- WHAT YOU SHOULD DO -
Reproduce verbatim the text read from the listing below, omitting the picture.

- EXTRACTED MATERIAL -
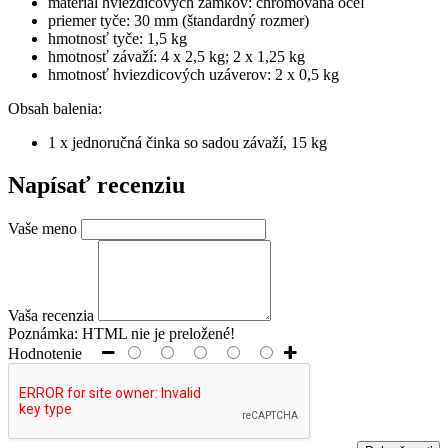
materiál hviezdicových zámkov: chrómovaná oceľ
priemer tyče: 30 mm (štandardný rozmer)
hmotnosť tyče: 1,5 kg
hmotnosť závaží: 4 x 2,5 kg; 2 x 1,25 kg
hmotnosť hviezdicových uzáverov: 2 x 0,5 kg
Obsah balenia:
1 x jednoručná činka so sadou závaží, 15 kg
Napísať recenziu
Vaše meno
Vaša recenzia
Poznámka:
HTML nie je preložené!
Hodnotenie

- ANSWER BOX -
materiál hviezdicových zámkov: chrómovaná oceľ
priemer tyče: 30 mm (štandardný rozmer)
hmotnosť tyče: 1,5 kg
hmotnosť závaží: 4 x 2,5 kg; 2 x 1,25 kg
hmotnosť hviezdicových uzáverov: 2 x 0,5 kg
Obsah balenia:
1 x jednoručná činka so sadou závaží, 15 kg
Napísať recenziu
Vaše meno
Vaša recenzia
Poznámka:
HTML nie je preložené!
Hodnotenie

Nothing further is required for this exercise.